▸ **About this exercise**
Identify every line in the records below that contains the word "between", and copy each of those lines in full.

-- Opening Marker --

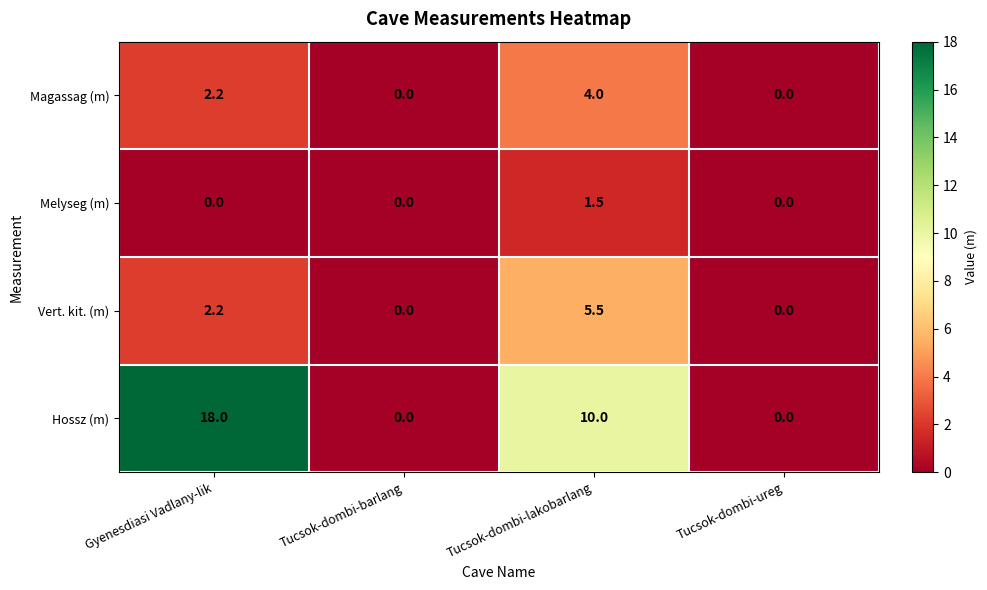

What is the difference between the highest and lowest values at Gyenesdiasi Vadlany-lik?

18.0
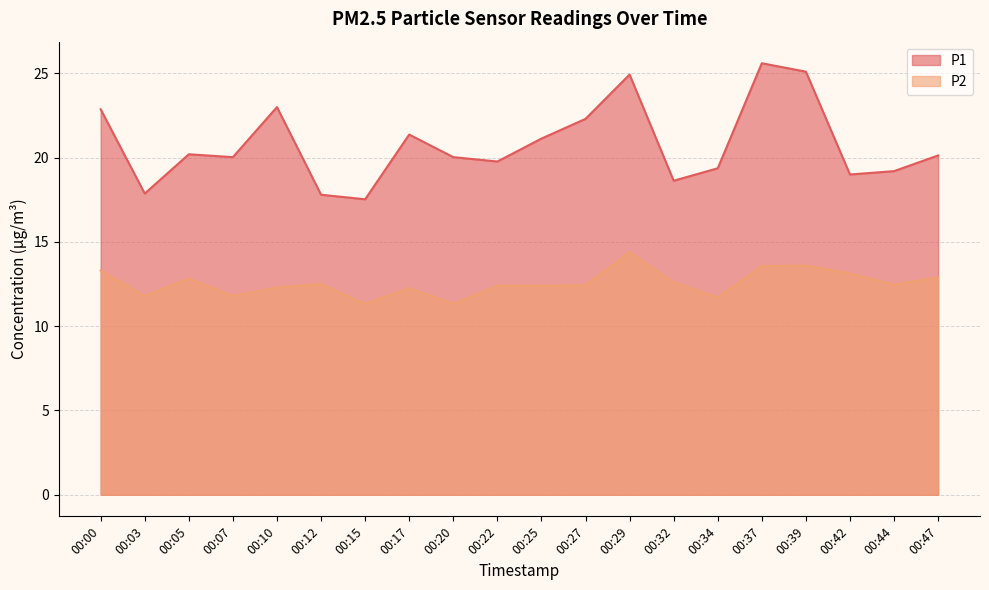

What is the difference between the maximum and second lowest values in the P1 series?

7.8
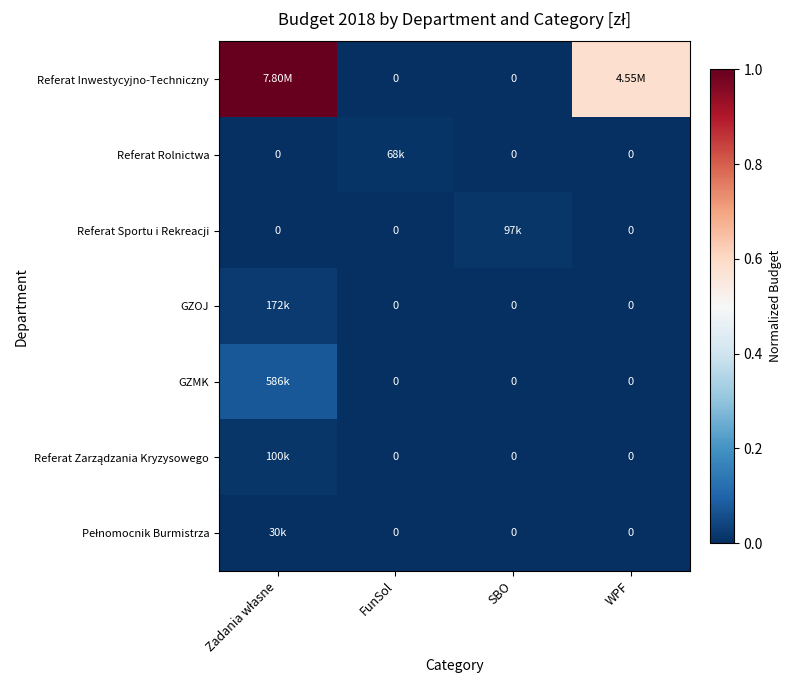

Rank the categories by Pełnomocnik Burmistrza value from lowest to highest.

FunSol, SBO, WPF, Zadania własne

-- Closing Marker --

▸ **Task response**
What is the difference between the highest and lowest values at Gyenesdiasi Vadlany-lik?
What is the difference between the maximum and second lowest values in the P1 series?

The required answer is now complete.